%%

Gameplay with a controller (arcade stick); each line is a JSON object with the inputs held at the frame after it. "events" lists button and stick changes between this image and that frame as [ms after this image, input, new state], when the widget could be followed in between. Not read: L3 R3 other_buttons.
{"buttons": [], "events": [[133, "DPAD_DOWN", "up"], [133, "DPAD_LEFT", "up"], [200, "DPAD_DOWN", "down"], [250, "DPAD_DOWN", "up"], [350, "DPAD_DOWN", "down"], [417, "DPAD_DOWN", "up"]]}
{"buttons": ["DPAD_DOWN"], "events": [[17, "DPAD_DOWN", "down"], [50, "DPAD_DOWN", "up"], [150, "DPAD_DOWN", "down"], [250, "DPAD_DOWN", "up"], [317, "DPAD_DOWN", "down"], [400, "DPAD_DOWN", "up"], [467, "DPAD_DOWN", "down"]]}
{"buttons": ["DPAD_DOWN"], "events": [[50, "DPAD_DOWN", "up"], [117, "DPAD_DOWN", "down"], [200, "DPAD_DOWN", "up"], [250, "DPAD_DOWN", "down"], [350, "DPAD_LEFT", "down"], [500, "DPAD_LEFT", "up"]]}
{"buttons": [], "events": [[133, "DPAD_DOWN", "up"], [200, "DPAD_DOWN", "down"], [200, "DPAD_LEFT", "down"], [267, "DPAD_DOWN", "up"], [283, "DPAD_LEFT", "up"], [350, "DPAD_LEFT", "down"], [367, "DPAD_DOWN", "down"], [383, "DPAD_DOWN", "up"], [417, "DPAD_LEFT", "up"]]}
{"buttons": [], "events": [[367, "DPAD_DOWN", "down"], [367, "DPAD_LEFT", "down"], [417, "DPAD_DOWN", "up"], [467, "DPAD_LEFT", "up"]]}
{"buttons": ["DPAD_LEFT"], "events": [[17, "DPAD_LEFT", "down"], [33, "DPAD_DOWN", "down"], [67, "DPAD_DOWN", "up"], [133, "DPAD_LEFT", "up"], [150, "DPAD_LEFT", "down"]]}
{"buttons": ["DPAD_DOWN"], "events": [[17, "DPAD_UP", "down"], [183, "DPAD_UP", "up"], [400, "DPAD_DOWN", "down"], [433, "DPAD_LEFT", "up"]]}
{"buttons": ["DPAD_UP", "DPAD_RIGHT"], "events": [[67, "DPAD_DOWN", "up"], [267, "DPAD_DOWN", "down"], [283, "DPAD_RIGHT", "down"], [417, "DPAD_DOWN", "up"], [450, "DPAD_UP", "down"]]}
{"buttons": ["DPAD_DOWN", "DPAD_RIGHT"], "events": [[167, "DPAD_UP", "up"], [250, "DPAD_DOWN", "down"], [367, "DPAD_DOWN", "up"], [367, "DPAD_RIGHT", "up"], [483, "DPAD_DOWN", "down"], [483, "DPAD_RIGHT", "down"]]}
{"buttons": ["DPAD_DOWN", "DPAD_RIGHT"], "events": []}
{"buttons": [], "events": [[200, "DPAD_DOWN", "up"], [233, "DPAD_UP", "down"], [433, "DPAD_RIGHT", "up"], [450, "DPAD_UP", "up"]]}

%%

Give each entry again, spelled exactly as shown.

▶ [REPLY]
Gameplay with a controller (arcade stick); each line is a JSON object with the inputs held at the frame after it. "events" lists button and stick changes between this image and that frame as [ms after this image, input, new state], when the widget could be followed in between. Not read: L3 R3 other_buttons.
{"buttons": [], "events": [[133, "DPAD_DOWN", "up"], [133, "DPAD_LEFT", "up"], [200, "DPAD_DOWN", "down"], [250, "DPAD_DOWN", "up"], [350, "DPAD_DOWN", "down"], [417, "DPAD_DOWN", "up"]]}
{"buttons": ["DPAD_DOWN"], "events": [[17, "DPAD_DOWN", "down"], [50, "DPAD_DOWN", "up"], [150, "DPAD_DOWN", "down"], [250, "DPAD_DOWN", "up"], [317, "DPAD_DOWN", "down"], [400, "DPAD_DOWN", "up"], [467, "DPAD_DOWN", "down"]]}
{"buttons": ["DPAD_DOWN"], "events": [[50, "DPAD_DOWN", "up"], [117, "DPAD_DOWN", "down"], [200, "DPAD_DOWN", "up"], [250, "DPAD_DOWN", "down"], [350, "DPAD_LEFT", "down"], [500, "DPAD_LEFT", "up"]]}
{"buttons": [], "events": [[133, "DPAD_DOWN", "up"], [200, "DPAD_DOWN", "down"], [200, "DPAD_LEFT", "down"], [267, "DPAD_DOWN", "up"], [283, "DPAD_LEFT", "up"], [350, "DPAD_LEFT", "down"], [367, "DPAD_DOWN", "down"], [383, "DPAD_DOWN", "up"], [417, "DPAD_LEFT", "up"]]}
{"buttons": [], "events": [[367, "DPAD_DOWN", "down"], [367, "DPAD_LEFT", "down"], [417, "DPAD_DOWN", "up"], [467, "DPAD_LEFT", "up"]]}
{"buttons": ["DPAD_LEFT"], "events": [[17, "DPAD_LEFT", "down"], [33, "DPAD_DOWN", "down"], [67, "DPAD_DOWN", "up"], [133, "DPAD_LEFT", "up"], [150, "DPAD_LEFT", "down"]]}
{"buttons": ["DPAD_DOWN"], "events": [[17, "DPAD_UP", "down"], [183, "DPAD_UP", "up"], [400, "DPAD_DOWN", "down"], [433, "DPAD_LEFT", "up"]]}
{"buttons": ["DPAD_UP", "DPAD_RIGHT"], "events": [[67, "DPAD_DOWN", "up"], [267, "DPAD_DOWN", "down"], [283, "DPAD_RIGHT", "down"], [417, "DPAD_DOWN", "up"], [450, "DPAD_UP", "down"]]}
{"buttons": ["DPAD_DOWN", "DPAD_RIGHT"], "events": [[167, "DPAD_UP", "up"], [250, "DPAD_DOWN", "down"], [367, "DPAD_DOWN", "up"], [367, "DPAD_RIGHT", "up"], [483, "DPAD_DOWN", "down"], [483, "DPAD_RIGHT", "down"]]}
{"buttons": ["DPAD_DOWN", "DPAD_RIGHT"], "events": []}
{"buttons": [], "events": [[200, "DPAD_DOWN", "up"], [233, "DPAD_UP", "down"], [433, "DPAD_RIGHT", "up"], [450, "DPAD_UP", "up"]]}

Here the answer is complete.